• **OPDRACHT A**
Neem de rijen opnieuw over, beginnend bij de eerste rij en eindigend bij de regel met "family: Geometridae". Vervang daarin "phylum" door "division" en laat al het overige ongewijzigd.

• **PAGINAFRAGMENT**
+ + + + +

Aantekeningen |
- Claes Leendertsz Waterboer, eiser, contra Huych Corstiaensz als possesseur van de landstede in de nagenoemde custingbrief vermeld, gedaagde in cas van hypotheek.
Eiser eist betaling van 300 g. met rente over twee jaar custingen verschenen mei 1636 en mei 1637 volgens de custingbrief door Jan Leendertsz Couwenoort t.b.v eiser verleden op 16-4-1630 of executabelstelling van voorn. landstede, waar gedaagde tegenwoordig op woont, staande op de Nieuwenhoornse Moldick.
Datering: 20-06-1637
(Ambacht Nieuwenhoorn)
Claes Leendertsz Waterboer bekent aan Claes Fransz en Cornelis Leendertsz c.s., allen erfgenamen van Cornelis Maertensz van vaderszijde, een schuld van 975 car. g. wegens koop van de helft van de landstede, waarop voorn. Cornelis Maertensz heeft gewoond en waarop comparant nu woont, met ca. 40 gem. bruikland en weide. De landstede staat op de dijk tussen Pouwels Wittesz en Cornelis Jonge Witte. Hij belooft in termijnen te betalen onder verband van het gekochte. Jan Jacobsz Coorendijcker en Jan Jansz Boutkanne, beiden won. in Oudenhoorn, stellen zich borg.
Datering: 26-02-1626
(Ambacht Nieuwenhoorn)
Claes Leendertsz Waterboer bekent aan Sent Lauwerisz, schipper te Delfshaven, Arent Arensz Nachtegael als getr. met [niet ingevuld] Lauwerisdr, Leendert Pietersz Bragger, Jacob Pietersz Bragger en Jacob Heyndricxsz zwager als getr. met Trijntge Braggersdr, allen erfgenamen van Cornelis Maertensz Lagewech zal. van moederszijde, een schuld van 975 g. wegens koop van de helft van de landstede, waarop voorn. Cornelis Maertensz heeft gewoond en waarop comparant nu woont, met ca. 40 gem. bruikland en weide. De landstede staat op de dijk tussen Pouwels Wittesz en Cornelis Jonge Witte. Hij belooft in termijnen te betalen onder verband van het gekochte. Jan Jacobsz Coorendijcker en Jan Jansz Boutkanne, beiden won. in Oudenhoorn, stellen zich borg.

+ + + + +

• **UITTREKSEL GEGEVENS**
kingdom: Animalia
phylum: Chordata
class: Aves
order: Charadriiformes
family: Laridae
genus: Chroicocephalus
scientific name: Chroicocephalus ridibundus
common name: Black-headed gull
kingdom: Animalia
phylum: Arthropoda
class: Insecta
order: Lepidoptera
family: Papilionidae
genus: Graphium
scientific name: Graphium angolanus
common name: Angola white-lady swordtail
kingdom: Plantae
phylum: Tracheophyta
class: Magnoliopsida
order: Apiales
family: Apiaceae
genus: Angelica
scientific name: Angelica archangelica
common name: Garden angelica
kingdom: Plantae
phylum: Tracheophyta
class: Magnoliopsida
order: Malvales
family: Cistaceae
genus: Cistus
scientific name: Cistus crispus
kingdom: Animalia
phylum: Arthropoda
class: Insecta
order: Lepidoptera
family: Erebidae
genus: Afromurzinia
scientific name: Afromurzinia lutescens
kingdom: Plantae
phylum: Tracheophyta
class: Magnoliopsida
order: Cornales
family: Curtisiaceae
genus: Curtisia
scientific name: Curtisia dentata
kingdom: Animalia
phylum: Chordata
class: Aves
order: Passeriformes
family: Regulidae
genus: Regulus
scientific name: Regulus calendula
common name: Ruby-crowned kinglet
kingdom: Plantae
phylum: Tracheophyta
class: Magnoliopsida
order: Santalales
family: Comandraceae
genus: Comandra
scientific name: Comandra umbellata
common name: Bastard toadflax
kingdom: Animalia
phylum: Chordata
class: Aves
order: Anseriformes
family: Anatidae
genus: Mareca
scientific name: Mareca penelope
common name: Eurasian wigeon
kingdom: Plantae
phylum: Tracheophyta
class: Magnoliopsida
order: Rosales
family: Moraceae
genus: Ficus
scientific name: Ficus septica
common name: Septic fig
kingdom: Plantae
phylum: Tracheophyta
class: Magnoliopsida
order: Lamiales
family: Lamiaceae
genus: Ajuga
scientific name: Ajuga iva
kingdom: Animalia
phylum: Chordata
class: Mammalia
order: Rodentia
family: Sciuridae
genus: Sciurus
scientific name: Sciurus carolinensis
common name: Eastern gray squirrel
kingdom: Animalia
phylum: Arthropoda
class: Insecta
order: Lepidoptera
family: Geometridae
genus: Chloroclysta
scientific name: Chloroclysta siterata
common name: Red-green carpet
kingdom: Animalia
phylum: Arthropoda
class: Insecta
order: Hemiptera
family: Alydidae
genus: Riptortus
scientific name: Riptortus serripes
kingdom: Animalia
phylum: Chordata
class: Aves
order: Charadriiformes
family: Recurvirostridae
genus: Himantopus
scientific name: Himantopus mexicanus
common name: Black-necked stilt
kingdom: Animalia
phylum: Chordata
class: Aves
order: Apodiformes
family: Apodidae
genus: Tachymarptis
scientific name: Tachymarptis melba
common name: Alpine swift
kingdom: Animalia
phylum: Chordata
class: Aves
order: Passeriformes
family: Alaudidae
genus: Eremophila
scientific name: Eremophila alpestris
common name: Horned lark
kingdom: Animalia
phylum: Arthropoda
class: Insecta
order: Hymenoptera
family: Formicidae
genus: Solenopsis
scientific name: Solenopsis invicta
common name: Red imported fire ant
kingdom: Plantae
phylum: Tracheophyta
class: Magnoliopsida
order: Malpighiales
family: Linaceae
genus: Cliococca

+ + + + +

• **OPDRACHT B**
Vertaal deze zin uit de aantekeningen in het Engels: "De landstede staat op de dijk tussen Pouwels Wittesz en Cornelis Jonge Witte."

• **UITWERKING A**
kingdom: Animalia
division: Chordata
class: Aves
order: Charadriiformes
family: Laridae
genus: Chroicocephalus
scientific name: Chroicocephalus ridibundus
common name: Black-headed gull
kingdom: Animalia
division: Arthropoda
class: Insecta
order: Lepidoptera
family: Papilionidae
genus: Graphium
scientific name: Graphium angolanus
common name: Angola white-lady swordtail
kingdom: Plantae
division: Tracheophyta
class: Magnoliopsida
order: Apiales
family: Apiaceae
genus: Angelica
scientific name: Angelica archangelica
common name: Garden angelica
kingdom: Plantae
division: Tracheophyta
class: Magnoliopsida
order: Malvales
family: Cistaceae
genus: Cistus
scientific name: Cistus crispus
kingdom: Animalia
division: Arthropoda
class: Insecta
order: Lepidoptera
family: Erebidae
genus: Afromurzinia
scientific name: Afromurzinia lutescens
kingdom: Plantae
division: Tracheophyta
class: Magnoliopsida
order: Cornales
family: Curtisiaceae
genus: Curtisia
scientific name: Curtisia dentata
kingdom: Animalia
division: Chordata
class: Aves
order: Passeriformes
family: Regulidae
genus: Regulus
scientific name: Regulus calendula
common name: Ruby-crowned kinglet
kingdom: Plantae
division: Tracheophyta
class: Magnoliopsida
order: Santalales
family: Comandraceae
genus: Comandra
scientific name: Comandra umbellata
common name: Bastard toadflax
kingdom: Animalia
division: Chordata
class: Aves
order: Anseriformes
family: Anatidae
genus: Mareca
scientific name: Mareca penelope
common name: Eurasian wigeon
kingdom: Plantae
division: Tracheophyta
class: Magnoliopsida
order: Rosales
family: Moraceae
genus: Ficus
scientific name: Ficus septica
common name: Septic fig
kingdom: Plantae
division: Tracheophyta
class: Magnoliopsida
order: Lamiales
family: Lamiaceae
genus: Ajuga
scientific name: Ajuga iva
kingdom: Animalia
division: Chordata
class: Mammalia
order: Rodentia
family: Sciuridae
genus: Sciurus
scientific name: Sciurus carolinensis
common name: Eastern gray squirrel
kingdom: Animalia
division: Arthropoda
class: Insecta
order: Lepidoptera
family: Geometridae

• **UITWERKING B**
The country estate stands on the dike between Pouwels Wittesz and Cornelis Jonge Witte.